### Stored data
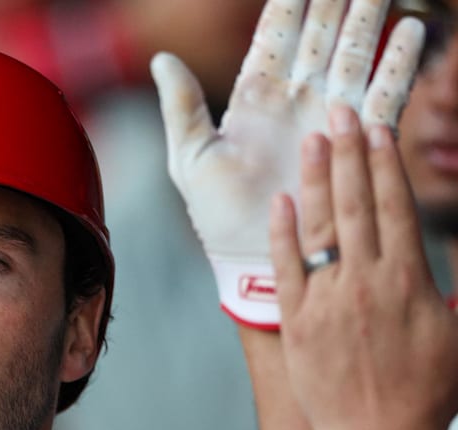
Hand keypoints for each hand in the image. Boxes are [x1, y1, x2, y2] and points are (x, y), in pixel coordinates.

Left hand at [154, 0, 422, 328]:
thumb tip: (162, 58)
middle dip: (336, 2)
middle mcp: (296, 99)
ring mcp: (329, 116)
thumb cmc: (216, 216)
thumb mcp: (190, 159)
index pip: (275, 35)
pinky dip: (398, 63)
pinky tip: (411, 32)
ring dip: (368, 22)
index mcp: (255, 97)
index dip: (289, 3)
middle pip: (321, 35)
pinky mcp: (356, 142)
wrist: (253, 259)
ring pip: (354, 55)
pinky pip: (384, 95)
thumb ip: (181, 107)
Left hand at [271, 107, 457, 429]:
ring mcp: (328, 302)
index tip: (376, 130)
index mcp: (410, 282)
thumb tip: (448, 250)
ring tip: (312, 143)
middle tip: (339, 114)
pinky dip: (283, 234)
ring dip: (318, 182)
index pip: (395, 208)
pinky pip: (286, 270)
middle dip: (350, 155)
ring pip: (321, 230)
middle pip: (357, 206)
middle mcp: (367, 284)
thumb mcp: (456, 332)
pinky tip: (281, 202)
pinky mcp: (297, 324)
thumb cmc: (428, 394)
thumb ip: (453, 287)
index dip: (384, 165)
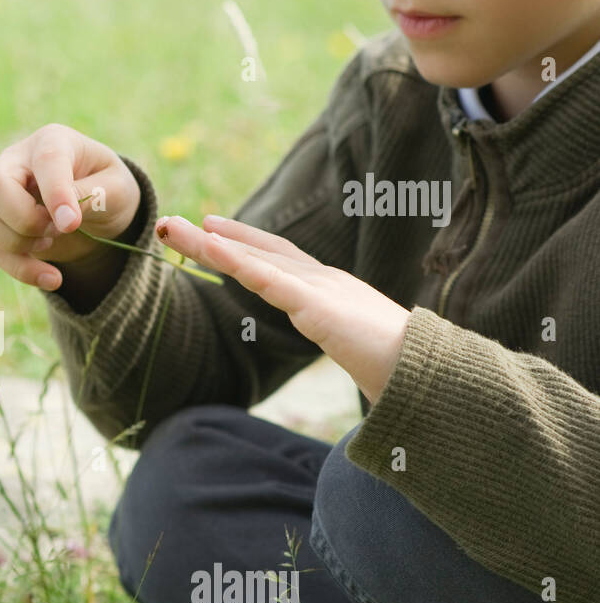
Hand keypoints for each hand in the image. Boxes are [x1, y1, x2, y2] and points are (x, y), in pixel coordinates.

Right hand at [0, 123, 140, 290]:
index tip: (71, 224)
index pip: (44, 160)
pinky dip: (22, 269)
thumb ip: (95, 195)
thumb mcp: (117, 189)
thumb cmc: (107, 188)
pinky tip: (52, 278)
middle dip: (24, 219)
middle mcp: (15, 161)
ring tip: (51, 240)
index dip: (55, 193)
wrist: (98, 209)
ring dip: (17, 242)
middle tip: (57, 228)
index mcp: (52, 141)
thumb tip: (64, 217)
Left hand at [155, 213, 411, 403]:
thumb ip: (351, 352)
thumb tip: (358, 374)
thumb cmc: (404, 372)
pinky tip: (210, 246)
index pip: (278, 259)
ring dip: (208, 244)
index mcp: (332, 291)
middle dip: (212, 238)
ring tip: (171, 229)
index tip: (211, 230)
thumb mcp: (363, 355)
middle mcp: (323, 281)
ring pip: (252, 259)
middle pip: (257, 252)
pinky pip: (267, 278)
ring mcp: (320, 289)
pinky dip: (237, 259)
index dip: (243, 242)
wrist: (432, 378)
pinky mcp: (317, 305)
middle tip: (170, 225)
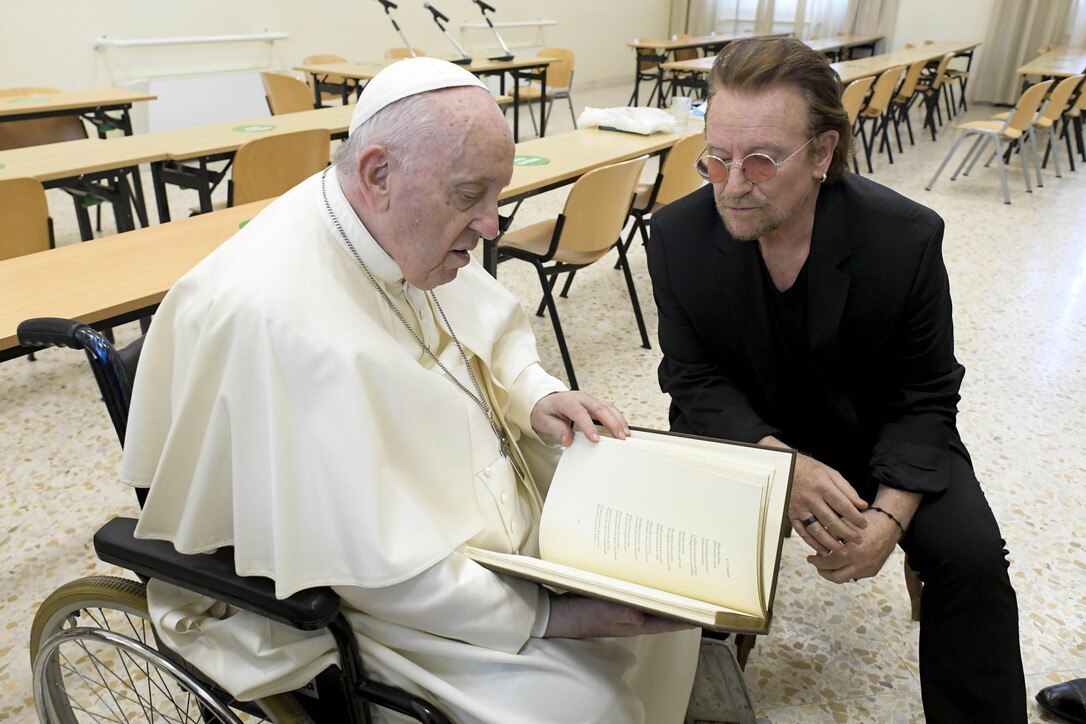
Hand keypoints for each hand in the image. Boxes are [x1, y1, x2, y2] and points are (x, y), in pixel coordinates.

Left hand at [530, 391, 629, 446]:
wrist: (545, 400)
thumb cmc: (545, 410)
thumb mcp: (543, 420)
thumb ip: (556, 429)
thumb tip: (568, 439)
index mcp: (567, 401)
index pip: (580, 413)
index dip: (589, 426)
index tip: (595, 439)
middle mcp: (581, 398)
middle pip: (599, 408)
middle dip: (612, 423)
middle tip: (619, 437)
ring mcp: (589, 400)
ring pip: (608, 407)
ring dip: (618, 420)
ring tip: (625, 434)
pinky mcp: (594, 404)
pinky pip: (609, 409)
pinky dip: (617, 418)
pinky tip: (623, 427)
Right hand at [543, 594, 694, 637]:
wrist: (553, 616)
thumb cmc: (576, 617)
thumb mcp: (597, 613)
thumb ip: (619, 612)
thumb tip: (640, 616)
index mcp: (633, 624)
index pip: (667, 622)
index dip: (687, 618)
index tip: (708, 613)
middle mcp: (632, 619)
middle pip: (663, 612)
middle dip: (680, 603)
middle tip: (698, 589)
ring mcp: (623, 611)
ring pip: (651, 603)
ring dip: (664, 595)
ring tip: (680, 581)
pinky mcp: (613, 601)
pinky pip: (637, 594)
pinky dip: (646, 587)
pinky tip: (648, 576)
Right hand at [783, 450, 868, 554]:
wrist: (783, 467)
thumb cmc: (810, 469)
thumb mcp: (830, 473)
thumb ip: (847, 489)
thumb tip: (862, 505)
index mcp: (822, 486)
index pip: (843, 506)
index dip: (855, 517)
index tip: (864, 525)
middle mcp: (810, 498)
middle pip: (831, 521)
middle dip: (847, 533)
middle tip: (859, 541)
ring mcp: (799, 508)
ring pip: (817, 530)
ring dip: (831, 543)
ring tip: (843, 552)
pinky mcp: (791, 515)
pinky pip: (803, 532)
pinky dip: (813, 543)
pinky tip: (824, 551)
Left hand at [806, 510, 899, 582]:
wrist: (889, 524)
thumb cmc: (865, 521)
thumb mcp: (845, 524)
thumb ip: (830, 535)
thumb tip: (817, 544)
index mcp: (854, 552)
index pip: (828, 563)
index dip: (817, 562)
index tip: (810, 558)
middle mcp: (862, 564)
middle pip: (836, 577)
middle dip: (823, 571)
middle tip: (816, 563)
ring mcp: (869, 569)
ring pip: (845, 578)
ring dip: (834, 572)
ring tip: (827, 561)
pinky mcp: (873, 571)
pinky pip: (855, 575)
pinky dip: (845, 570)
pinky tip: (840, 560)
######
Task item:
Scan the records for the word "Right" and copy every line where it is found.

Reply:
Right hand at [0, 123, 140, 290]:
Right hand at [543, 594, 694, 637]:
Right hand at [783, 450, 868, 554]:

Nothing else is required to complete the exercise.